When Kolhapur’s Jayashree Boragee decided to graduate from cross-country to marathon running six months ago, she set off for a remote village of Sagroli, near Nanded, to train at the Sagroli Sunrise Project, which has nothing but a ground. At Uran, about 70 kms from here, Nilam Kadam didn’t even have the luxury of a ground to train on.
But such adversities have hardly dented the spirit of these girls and their one-two finish in the women’s half marathon in the Standard Chartered Mumbai Marathon will provide a ray of hope for many such aspirants.
For 20-year-old Boragee this was her first-ever half marathon race and gold was unexpected icing on the cake. “I was confident of a good run but I never thought I would finish first,” she told Hindustan Times.
Boragee decided to join the Sagroli Sunrise Project after their trainees had proved their mettle in the marathon here last year. “I get to train in a group that is dedicated and it has helped me immensely,” Boragee said.
The project, conceptualised by Mumbai-based businessman Deepak Kanegaonkar, also had impressive performances this year, with three girls and four boys finishing in the top-10.

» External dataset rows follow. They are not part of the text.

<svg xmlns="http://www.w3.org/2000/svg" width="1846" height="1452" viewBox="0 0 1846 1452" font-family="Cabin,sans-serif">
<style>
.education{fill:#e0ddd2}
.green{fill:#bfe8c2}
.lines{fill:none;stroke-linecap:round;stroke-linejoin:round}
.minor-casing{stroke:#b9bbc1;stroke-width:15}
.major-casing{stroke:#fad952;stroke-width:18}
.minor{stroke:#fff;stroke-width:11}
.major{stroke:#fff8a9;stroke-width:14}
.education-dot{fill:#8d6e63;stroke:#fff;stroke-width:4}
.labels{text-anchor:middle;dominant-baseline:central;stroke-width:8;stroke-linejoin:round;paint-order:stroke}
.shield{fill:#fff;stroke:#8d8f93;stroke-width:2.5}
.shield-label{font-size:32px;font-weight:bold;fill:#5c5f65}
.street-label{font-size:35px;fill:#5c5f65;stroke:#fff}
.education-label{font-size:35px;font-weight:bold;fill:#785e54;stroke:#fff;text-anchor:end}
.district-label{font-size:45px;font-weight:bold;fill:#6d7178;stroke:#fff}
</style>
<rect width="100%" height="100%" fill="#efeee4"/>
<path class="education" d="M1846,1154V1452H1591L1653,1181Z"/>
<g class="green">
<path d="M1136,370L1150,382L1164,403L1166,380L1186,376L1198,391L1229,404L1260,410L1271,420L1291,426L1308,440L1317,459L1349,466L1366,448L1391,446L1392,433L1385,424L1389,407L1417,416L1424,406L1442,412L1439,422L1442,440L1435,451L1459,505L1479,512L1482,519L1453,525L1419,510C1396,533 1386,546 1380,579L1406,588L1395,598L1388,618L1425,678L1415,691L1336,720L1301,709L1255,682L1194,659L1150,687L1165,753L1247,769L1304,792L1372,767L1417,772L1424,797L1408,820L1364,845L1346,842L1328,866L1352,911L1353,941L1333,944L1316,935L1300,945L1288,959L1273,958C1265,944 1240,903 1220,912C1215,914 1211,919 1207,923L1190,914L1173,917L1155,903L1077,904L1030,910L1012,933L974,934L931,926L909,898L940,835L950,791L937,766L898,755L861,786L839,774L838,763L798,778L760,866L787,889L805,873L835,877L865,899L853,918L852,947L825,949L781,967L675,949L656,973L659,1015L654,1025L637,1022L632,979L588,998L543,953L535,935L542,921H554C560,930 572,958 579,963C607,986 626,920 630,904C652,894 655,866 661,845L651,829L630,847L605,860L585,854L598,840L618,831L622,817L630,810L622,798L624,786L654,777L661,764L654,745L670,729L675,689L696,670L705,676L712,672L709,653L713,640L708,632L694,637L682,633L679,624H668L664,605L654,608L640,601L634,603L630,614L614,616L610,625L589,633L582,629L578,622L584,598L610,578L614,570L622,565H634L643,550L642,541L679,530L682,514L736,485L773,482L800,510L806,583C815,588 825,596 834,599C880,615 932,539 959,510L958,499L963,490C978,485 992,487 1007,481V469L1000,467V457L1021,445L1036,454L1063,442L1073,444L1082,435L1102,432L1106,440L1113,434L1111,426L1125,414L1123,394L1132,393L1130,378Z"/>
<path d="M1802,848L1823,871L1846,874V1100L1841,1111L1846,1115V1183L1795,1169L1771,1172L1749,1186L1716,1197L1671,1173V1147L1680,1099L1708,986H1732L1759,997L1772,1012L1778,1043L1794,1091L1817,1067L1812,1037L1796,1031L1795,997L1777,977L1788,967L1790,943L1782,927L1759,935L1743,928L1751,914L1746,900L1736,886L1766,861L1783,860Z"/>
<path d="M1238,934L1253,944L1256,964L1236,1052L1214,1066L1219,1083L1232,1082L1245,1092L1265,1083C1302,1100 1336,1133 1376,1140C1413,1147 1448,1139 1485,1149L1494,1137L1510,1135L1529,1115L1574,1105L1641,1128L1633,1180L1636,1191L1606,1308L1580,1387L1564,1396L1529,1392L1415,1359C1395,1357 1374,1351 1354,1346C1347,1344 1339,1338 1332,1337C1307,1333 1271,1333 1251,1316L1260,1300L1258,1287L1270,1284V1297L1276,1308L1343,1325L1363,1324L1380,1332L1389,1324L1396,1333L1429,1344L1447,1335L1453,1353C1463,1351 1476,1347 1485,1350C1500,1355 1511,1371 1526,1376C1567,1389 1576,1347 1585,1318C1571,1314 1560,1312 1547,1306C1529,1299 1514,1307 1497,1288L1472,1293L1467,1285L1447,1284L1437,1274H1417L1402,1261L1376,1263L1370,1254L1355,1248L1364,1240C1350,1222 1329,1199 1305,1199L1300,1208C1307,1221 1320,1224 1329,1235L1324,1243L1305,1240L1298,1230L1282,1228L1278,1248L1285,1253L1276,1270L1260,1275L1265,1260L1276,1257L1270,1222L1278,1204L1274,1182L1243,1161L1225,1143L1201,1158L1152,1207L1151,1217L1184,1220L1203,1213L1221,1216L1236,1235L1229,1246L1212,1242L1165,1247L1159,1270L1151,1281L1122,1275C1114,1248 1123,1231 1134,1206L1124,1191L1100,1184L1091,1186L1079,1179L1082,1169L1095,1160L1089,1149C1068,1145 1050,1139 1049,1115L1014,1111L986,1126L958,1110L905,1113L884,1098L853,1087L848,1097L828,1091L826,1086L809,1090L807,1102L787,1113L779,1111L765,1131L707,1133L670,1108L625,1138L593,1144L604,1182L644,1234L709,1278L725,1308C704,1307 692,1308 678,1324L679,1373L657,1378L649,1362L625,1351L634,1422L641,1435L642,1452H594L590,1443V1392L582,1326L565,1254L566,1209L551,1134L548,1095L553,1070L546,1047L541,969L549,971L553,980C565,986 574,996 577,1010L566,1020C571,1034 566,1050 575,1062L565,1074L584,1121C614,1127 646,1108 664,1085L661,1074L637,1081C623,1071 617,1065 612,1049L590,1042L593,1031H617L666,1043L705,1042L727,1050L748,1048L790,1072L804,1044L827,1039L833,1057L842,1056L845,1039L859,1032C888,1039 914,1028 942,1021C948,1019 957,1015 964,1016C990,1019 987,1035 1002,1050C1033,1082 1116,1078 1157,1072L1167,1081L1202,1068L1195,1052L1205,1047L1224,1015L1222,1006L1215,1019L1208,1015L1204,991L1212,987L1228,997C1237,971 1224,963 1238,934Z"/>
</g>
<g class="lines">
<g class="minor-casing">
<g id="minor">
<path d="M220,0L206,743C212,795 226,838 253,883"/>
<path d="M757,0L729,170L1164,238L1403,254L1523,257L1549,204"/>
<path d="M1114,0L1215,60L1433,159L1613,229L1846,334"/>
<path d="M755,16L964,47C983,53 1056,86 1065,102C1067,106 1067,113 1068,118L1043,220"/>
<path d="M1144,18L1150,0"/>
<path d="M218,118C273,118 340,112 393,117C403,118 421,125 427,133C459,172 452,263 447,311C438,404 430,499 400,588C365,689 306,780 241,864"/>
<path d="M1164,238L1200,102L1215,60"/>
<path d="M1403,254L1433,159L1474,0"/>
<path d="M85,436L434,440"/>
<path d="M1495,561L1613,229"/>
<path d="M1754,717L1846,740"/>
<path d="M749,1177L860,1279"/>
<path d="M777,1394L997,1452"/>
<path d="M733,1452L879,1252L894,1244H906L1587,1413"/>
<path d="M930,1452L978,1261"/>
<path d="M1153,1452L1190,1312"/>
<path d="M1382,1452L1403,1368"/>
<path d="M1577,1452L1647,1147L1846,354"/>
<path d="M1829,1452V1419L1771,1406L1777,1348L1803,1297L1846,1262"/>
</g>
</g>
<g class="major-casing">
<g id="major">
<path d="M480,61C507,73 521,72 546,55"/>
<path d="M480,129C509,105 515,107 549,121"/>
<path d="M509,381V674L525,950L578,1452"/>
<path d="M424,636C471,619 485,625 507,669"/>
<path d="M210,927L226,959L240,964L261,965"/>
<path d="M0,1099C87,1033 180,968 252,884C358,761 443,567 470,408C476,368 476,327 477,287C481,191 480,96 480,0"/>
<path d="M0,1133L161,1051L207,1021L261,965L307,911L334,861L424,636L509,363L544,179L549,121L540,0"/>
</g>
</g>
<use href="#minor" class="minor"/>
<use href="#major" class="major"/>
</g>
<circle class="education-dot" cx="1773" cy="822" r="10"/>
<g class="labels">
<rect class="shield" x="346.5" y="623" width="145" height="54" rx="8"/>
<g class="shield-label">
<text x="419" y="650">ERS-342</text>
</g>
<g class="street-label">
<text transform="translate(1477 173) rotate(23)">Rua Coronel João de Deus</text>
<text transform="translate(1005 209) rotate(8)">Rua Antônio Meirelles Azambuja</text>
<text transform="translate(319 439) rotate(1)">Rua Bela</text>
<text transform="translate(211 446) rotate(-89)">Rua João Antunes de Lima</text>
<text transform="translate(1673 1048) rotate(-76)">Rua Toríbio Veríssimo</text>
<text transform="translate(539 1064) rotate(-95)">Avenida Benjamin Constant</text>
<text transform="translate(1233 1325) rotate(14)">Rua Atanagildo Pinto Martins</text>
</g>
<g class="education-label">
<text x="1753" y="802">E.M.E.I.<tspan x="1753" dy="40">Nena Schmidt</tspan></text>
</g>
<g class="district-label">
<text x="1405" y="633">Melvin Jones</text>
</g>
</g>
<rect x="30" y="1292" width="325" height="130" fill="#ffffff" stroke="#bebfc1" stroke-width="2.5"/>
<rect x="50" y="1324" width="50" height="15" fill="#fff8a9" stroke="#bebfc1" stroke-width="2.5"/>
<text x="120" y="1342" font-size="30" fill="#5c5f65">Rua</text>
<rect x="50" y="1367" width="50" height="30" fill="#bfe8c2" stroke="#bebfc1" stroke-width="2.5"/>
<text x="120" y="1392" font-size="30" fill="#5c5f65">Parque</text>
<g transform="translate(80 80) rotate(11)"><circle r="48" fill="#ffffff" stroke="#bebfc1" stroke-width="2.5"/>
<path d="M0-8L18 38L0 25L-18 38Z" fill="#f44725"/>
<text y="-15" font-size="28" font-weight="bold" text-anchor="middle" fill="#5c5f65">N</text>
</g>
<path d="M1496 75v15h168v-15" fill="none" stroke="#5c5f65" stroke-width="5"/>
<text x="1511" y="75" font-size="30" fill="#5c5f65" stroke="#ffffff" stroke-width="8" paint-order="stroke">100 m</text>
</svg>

While the Sagroli project has some corporate backing, Nilam Kadam finds backing at the Uran Athletics Club, from a group of former athletes who have been training kids in middle and long-distance running with the aim of putting the town on the national sports map.
“Since we don’t have our own ground, we use a ground owned by CIDCO whenever it is free,” said Kadam’s coach Jagdish Patil.
The club had approached chief minister Ashok Chavan to provide them with space for a track. “The chief minister promised to help us and asked us to apply to CIDCO. But we are still trying to arrange initial funds to make them an offer,” Patil added.
The list of problems at both these centres is unending, but what Boragee and Kadam’s success has proved is that athletes here are willing to overcome any obstacles to attain their goal.